Aim of the task:
The listing below is the input. Say how many of its lines contain "coordinate", giving the number alone.

===============

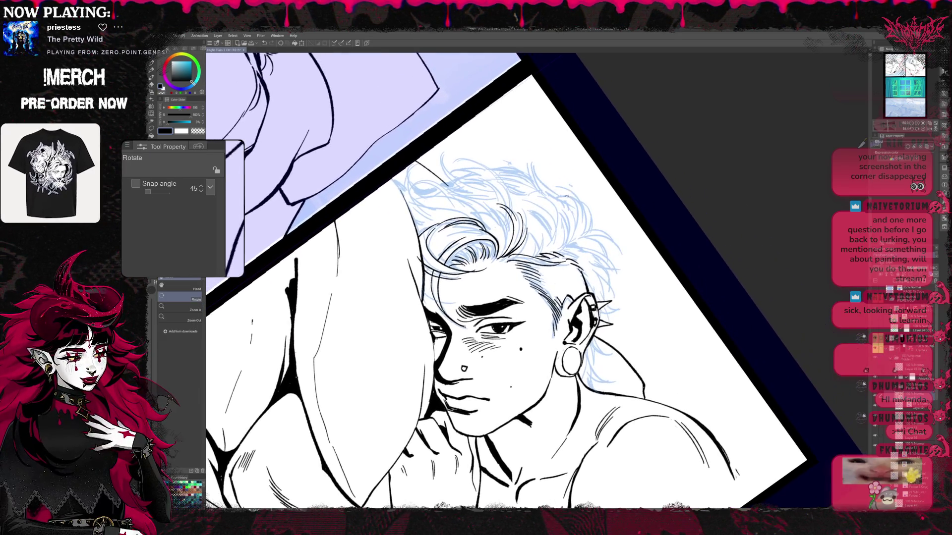
{"action": "key", "text": "p"}
{"action": "mouse_move", "coordinate": [541, 160]}
{"action": "left_mouse_down"}
{"action": "mouse_move", "coordinate": [541, 191]}
{"action": "mouse_move", "coordinate": [575, 210]}
{"action": "mouse_move", "coordinate": [577, 239]}
{"action": "left_mouse_up"}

===============

Response for this exercise:
4